Lot n° 529

STENDHAL (1783-1842). L.A., 23 messi[dor] XII [12 juillet 1804], à sa sœur Pauline BEYLE ; 2 pages in-4 et 2 pages oblong in-8.

Estimation : 4 000 - 5 000 €
Adjudication : 5 200 €
Description
♦ Très belle lettre expliquant à sa sœur ce qu’est la Vérité.

« Tous les hommes agissent suivant ce qui leur paraît être et non suivant ce qui est.
Cette vérité est consolante ; elle nous montre que souvent ils veulent faire le bien, quoiqu’en effet ils ne produisent que du mal.

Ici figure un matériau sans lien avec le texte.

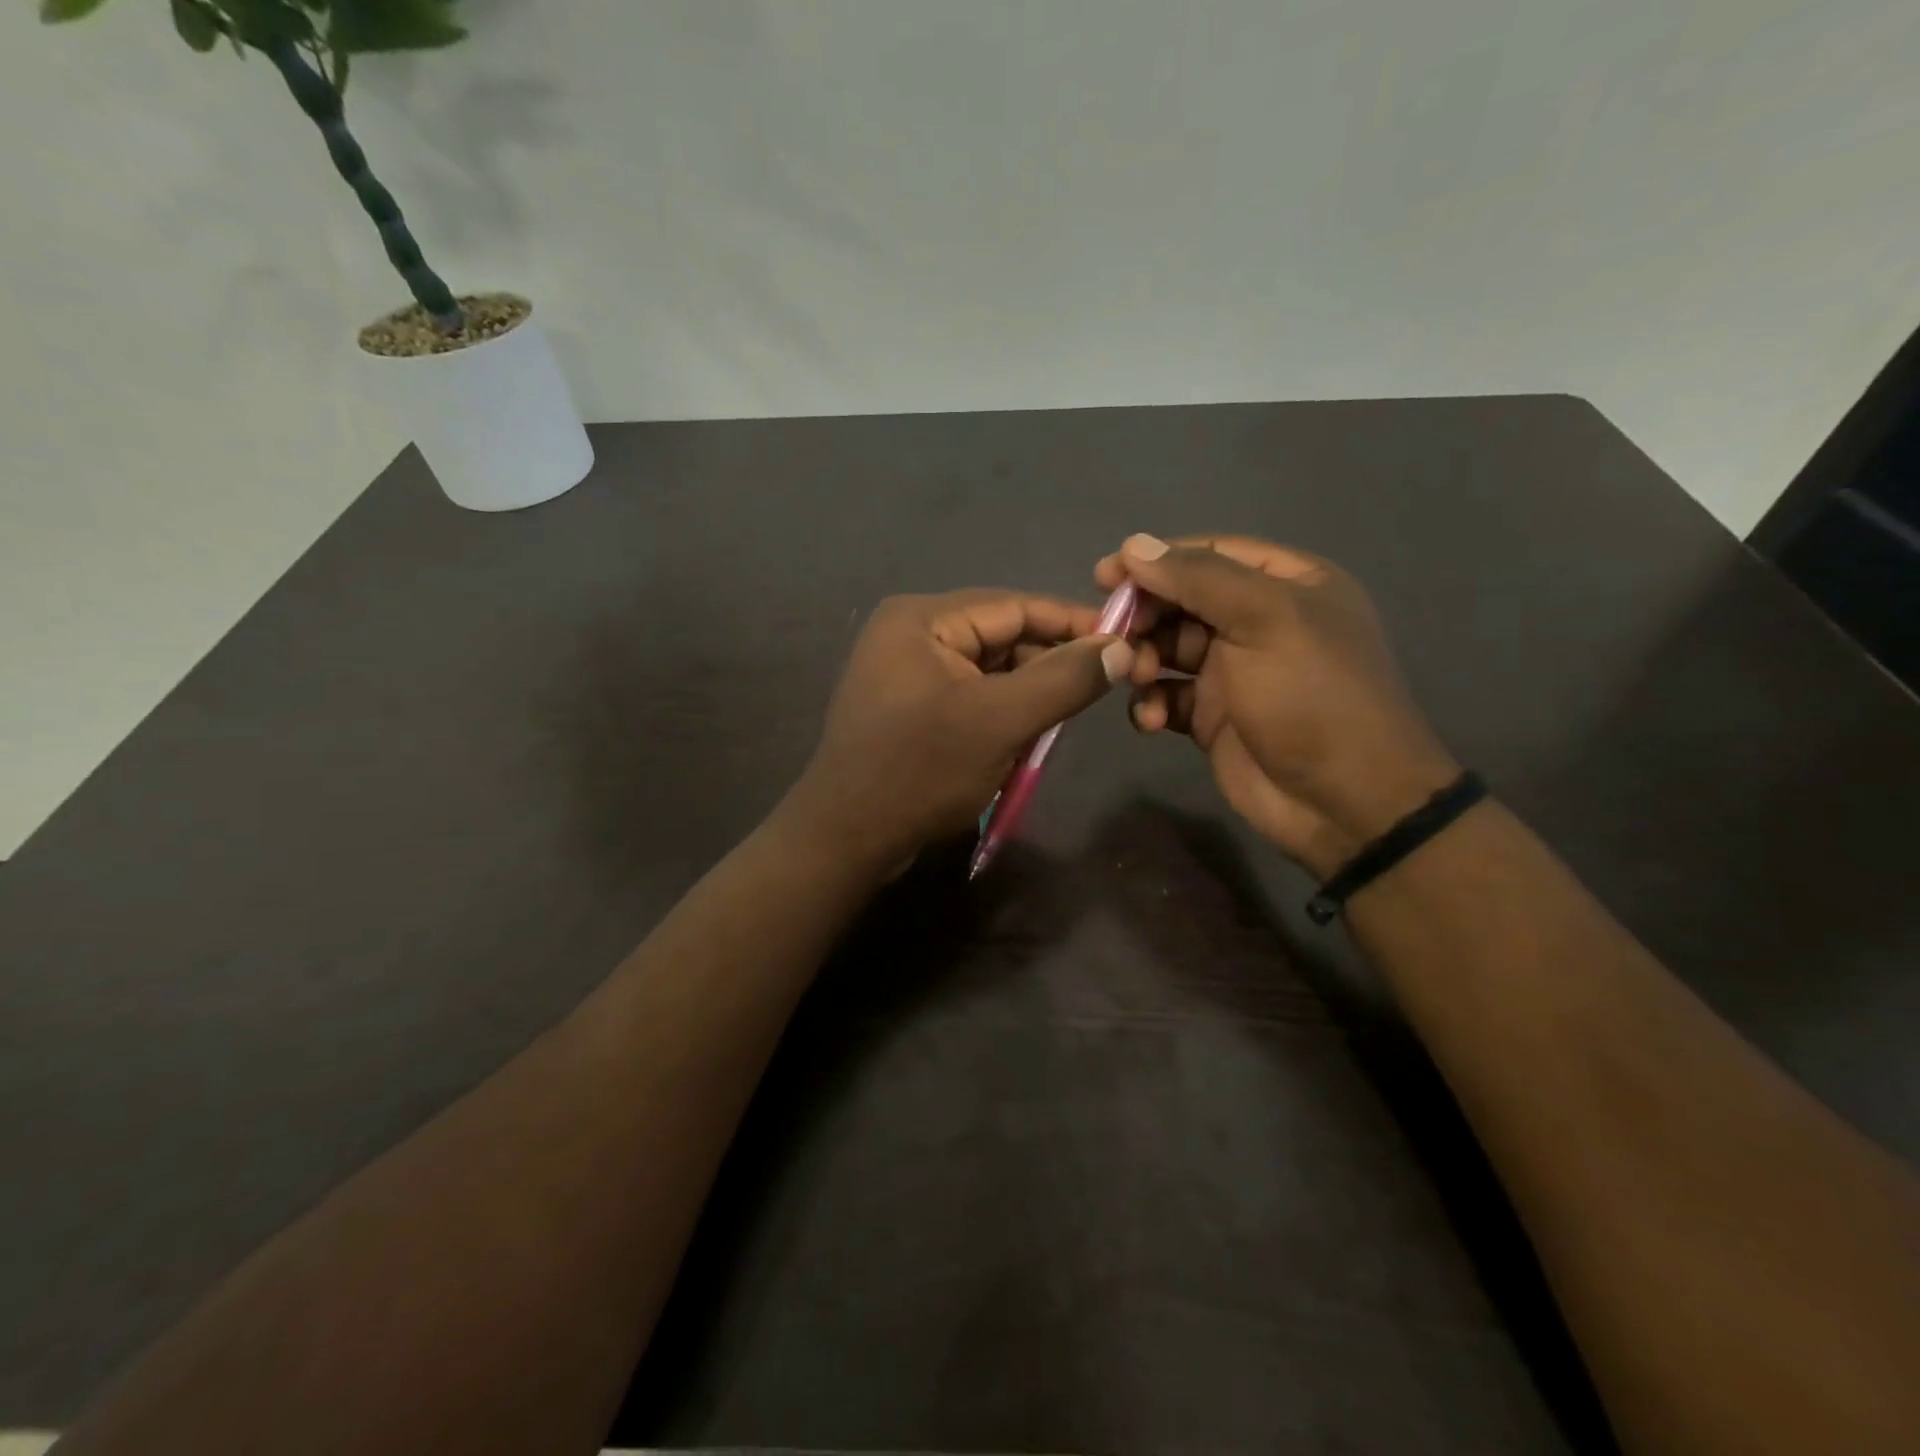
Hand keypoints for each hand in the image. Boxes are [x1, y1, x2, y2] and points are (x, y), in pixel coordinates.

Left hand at [783, 590, 1134, 870]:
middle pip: (1002, 636)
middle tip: (1103, 688)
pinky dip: (1002, 713)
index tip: (1126, 639)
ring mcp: (906, 672)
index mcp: (922, 618)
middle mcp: (910, 633)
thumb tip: (1120, 646)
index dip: (1073, 622)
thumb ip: (1063, 680)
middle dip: (1050, 663)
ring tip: (1064, 719)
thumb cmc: (919, 771)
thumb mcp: (999, 721)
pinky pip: (970, 696)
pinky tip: (1026, 737)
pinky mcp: (909, 708)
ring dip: (1028, 693)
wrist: (845, 840)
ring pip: (989, 670)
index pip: (1015, 605)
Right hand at [1094, 533, 1458, 875]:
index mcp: (1286, 585)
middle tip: (1112, 634)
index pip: (1210, 553)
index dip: (1157, 560)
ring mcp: (1233, 672)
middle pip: (1182, 601)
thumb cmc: (1311, 695)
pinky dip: (1150, 703)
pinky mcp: (1211, 717)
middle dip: (1145, 615)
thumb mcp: (1264, 619)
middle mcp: (1258, 622)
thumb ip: (1198, 577)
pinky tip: (1150, 720)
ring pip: (1167, 648)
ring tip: (1138, 678)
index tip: (1105, 576)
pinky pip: (1166, 696)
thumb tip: (1134, 545)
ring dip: (1143, 660)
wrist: (1342, 801)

Ce qui est (ce que nous nommons La Vérité) est ce qui parait être aux sages après avoir corrigé autant que possible leurs sens les uns par les autres.
D’après cela tu vois que les sages peuvent se tromper. Ils ne peuvent pas dire ce qui est sur les choses qui ne sont jamais tombées sous leurs sens.
La plupart des sages qui étaient des gens froids, et qui n’avaient jamais éprouvé les passions violentes, ne peuvent donc nous révéler ce qui se passe en nous quand nous en sommes agités. Ils ne peuvent que nous répéter ce qu’ils ont observé chez les autres.

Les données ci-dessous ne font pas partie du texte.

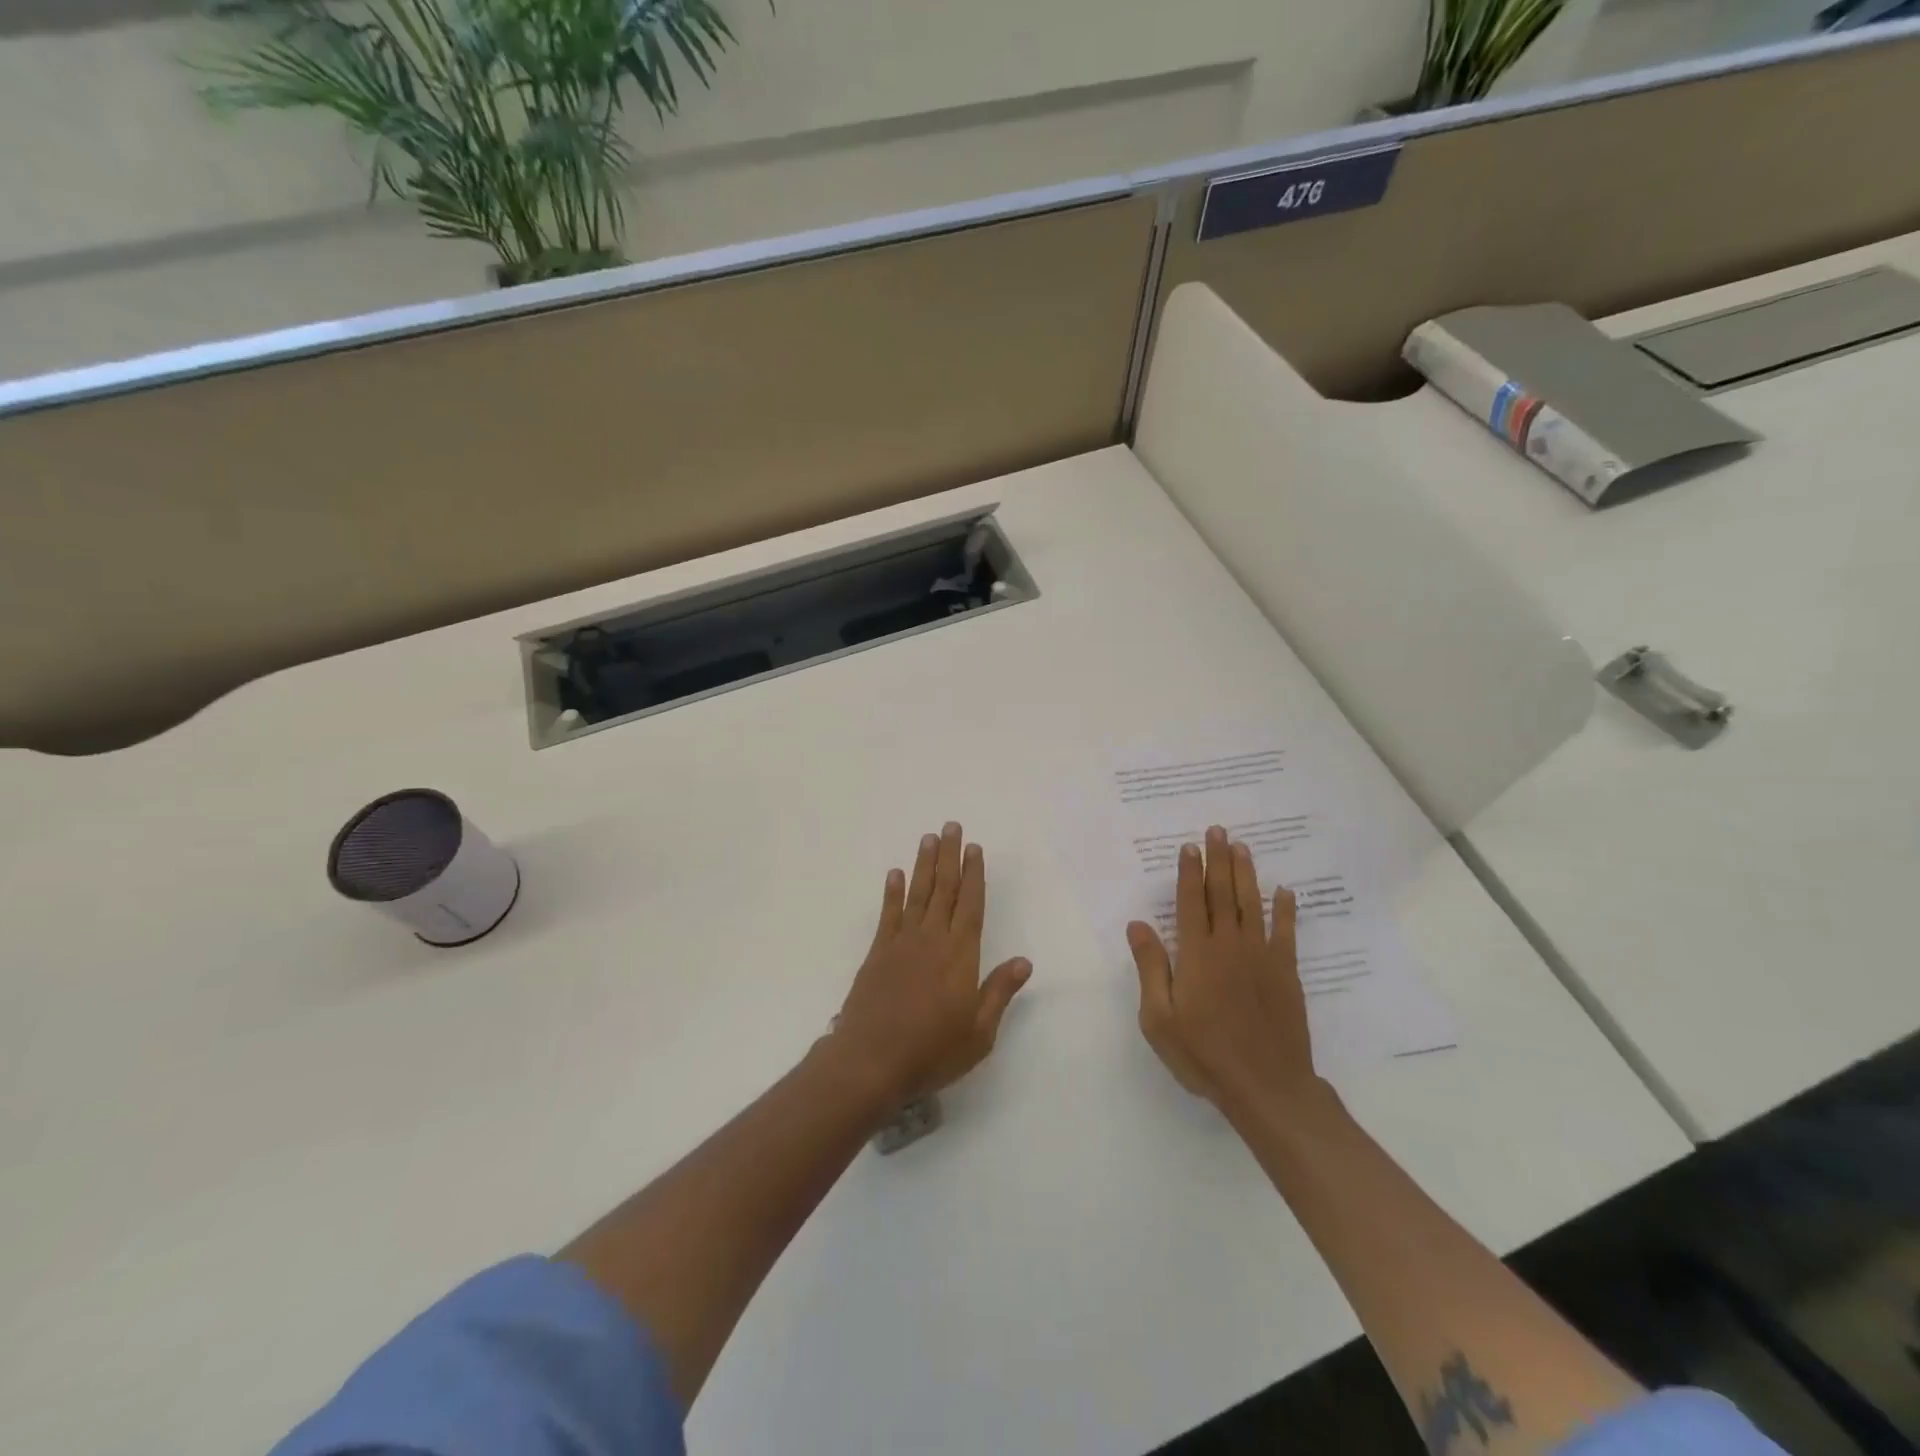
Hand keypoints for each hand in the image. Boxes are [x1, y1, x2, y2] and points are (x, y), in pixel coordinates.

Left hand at [830, 822, 1032, 1109]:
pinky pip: (888, 914)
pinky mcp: (877, 953)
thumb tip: (1024, 961)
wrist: (870, 1062)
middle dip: (949, 856)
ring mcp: (901, 943)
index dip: (974, 874)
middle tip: (951, 826)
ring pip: (917, 894)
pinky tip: (894, 874)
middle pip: (944, 889)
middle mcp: (932, 939)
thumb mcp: (979, 1033)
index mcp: (960, 955)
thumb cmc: (931, 1052)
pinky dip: (891, 892)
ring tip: (928, 838)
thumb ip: (999, 992)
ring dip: (924, 865)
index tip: (974, 848)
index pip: (971, 905)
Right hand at [1128, 825, 1318, 1114]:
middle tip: (1217, 830)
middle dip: (1218, 860)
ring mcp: (1262, 957)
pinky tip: (1285, 891)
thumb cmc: (1203, 1053)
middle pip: (1223, 894)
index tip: (1189, 846)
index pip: (1190, 902)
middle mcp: (1229, 946)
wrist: (1266, 1086)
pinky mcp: (1286, 974)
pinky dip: (1286, 910)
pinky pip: (1286, 933)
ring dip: (1246, 874)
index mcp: (1196, 954)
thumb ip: (1151, 967)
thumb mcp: (1159, 1017)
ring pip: (1252, 904)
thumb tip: (1138, 924)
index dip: (1189, 873)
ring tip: (1242, 846)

D’après cela tu vois que le meilleur cœur (celui où règne le plus fortement l’amour de ce qu’il appelle La Vertu) ne peut faire que peu de Bien, quand il ne sera pas joint à une bonne Tête, qui lui aura dit ce que c’est que la Vertu véritable. (La Vertu est le désir de rendre les hommes aussi heureux qu’il vous est possible.)
Louis XII par exemple n’avait pas une tête digne de son Cœur. Le divin Brutus (Marcus) n’avait pas peut-être un meilleur Cœur, mais il avait une bien meilleure tête, c’est-à-dire pleine de bien plus de Vérités.
J’apèle Vérité l’énoncé de ce qui est. Il y a des vérités plus ou moins complettes. Une vérité aussi complette que possible est une description complette d’une chose. Par ex. La Vérité complette sur tout ce qui n’est pas vivant à Grenoble (la maison, les arbres &a) serait celle d’après laquelle un dieu tout puissant pourrait bâtir un nouveau Grenoble exactement semblable et égal au Grenoble où tu es.
Lorsque deux vérités semblent se contredire c’est qu’elles ne sont pas complettes ». Et il donne un exemple à propos des arbres et de la pluie… « Réfléchis à cela et tu riras lorsque tu verras 2 personnes se disputer. Tu auras en ta main le moyen de les accorder. Tu verras très rarement dans la société où nous sommes apelés à vivre un des deux disputans partir d’une erreur absolue. Ordinairement chacun aplique mal une vérité incomplette »... Etc.

Puis il parle de leur cousin Gaétan GAGNON : « Je tremble qu’il ne soit gâté par l’éducation d’un Licée qui est organisée pour rendre savant à la vérité mais bas et vil, et l’enfant est déjà timide. Prends soin de lui. Nous jouirons de nos succès s’ils réussissent, dans le cas contraire une fois grand, nous ne le verrons plus. Car rien d’insuportable comme la société d’un mauvais cœur sot. C’est ce qu’il y a de pire. Et voilà l’avantage de Paris sur les provinces. Il y a bien autant de mauvais cœurs, mais moins de sots.

Remarques qu’on n’est jamais en colère contre les hommes que pour avoir trop compté sur eux. ROUSSEAU a été malheureux toute sa vie parce qu’il cherchait un ami comme il y en a existé peut-être une dizaine depuis Homère jusqu’à nous. Pour moi je crois que tu n’auras jamais de meilleur ami que moi, ni moi que toi. Lorsque nous serons vieux nous pourrons nous réunir et passer 8 mois à Paris et 4 à Claix. Si le hazard me donnait quelque fortune j’en achèterais un petit château près Milan, pays délicieux, à Canonica sur l’Adda entre Milan et Bergame. Nous pourrions y passer de tems en tems 2 mois de printems. Voilà mes projets les plus éloignés […]

Quant à la liberté elle n’est pas le partage des femmes dans nos mœurs jusqu’à 40 ans elles doivent ménager les sots qui font la majorité du public et qui dispensent la réputation le bien le plus précieux des femmes. Ces animaux là sont très vaniteux.C’est leur caractère distinctif, ménage donc leur vanité. Tu dois comprendre à quel point ils détestent une femme plus instruite qu’eux, puisqu’ils abhorrent déjà un homme sage et bon »...

Correspondance générale, t. I, p. 178 (n° 91).